In total, 421 children met criteria for ADHD alone, 45 had BSD alone, and 117 had both ADHD and BPSD. The remaining 124 children had neither disorder. The researchers note in the journal Bipolar Disorders that the co-occurrence of ADHD and BSD (16.5%) was slightly less than would be expected by chance (17.5%).

They found that there was no significant difference in mean age at mood symptom onset between children with both BSD and ADHD and those with BSD alone, at 6.68 and 6.88 years, respectively.

However, children with both disorders had greater symptom severity and poorer global functioning than those with BSD alone or ADHD alone, with CGI-S scores of 4.03 versus 3.69 and 3.31, respectively, and CGAS scores of 50.03 versus 54.45 and 55.15, respectively.
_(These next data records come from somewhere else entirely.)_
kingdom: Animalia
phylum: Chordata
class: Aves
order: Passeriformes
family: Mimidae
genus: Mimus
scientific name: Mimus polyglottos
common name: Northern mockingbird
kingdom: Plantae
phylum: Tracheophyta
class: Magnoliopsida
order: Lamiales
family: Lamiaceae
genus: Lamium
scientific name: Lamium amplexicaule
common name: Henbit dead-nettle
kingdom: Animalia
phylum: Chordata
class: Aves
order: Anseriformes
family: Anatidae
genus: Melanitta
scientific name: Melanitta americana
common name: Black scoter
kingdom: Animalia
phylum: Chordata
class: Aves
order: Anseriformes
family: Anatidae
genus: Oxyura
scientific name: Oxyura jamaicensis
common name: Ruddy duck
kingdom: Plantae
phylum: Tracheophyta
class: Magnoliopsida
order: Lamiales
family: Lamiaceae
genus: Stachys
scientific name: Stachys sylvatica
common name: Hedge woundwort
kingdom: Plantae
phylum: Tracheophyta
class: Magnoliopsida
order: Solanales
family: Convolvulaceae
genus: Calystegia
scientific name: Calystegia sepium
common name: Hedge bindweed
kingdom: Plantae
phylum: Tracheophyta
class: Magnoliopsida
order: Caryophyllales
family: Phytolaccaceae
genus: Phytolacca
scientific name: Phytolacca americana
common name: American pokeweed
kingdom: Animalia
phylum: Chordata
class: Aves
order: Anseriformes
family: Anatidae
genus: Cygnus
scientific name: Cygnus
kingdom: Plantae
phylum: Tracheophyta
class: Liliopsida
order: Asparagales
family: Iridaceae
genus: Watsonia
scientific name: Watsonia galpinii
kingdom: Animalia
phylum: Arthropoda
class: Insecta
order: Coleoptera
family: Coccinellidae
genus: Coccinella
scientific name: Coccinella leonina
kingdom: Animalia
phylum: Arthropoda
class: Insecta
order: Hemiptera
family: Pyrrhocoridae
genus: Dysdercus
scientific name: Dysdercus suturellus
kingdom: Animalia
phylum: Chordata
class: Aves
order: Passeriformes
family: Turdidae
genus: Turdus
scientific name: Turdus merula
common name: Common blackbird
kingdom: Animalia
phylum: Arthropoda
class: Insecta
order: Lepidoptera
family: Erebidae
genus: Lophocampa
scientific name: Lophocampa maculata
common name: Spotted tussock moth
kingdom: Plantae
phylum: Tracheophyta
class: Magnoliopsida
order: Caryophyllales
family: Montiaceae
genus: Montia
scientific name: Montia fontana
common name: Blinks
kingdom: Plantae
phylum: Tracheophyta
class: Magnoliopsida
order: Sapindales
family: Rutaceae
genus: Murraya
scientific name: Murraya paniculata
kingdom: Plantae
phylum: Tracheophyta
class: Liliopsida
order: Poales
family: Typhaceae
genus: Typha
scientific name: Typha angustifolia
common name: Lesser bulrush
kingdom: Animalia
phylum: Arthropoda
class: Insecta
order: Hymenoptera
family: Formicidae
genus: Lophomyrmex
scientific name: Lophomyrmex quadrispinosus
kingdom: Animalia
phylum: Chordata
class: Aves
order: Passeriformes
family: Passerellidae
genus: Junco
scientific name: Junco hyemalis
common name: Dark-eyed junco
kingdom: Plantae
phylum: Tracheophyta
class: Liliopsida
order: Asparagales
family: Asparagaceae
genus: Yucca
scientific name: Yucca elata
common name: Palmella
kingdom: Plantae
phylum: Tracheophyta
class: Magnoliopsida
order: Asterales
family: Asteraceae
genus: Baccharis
Children with both ADHD and BPSD also had a higher mean number of other comorbidities, at 3.27, followed by those with ADHD alone, at 2.57, and those with BSD alone, at 1.87.

Nevertheless, children with BSD alone were just as likely to have been hospitalized as children with BSD and ADHD. Those with ADHD alone had the lowest hospitalization rates.

Arnold and team conclude: "The high rate of BSD in ADHD reported by some authors may be better explained as a high rate of both disorders in child outpatient settings rather than ADHD being a risk factor for BPSD.

"Co-occurrence of the two disorders is associated with poorer global functioning, greater symptom severity, and more additional comorbidity than for either single disorder."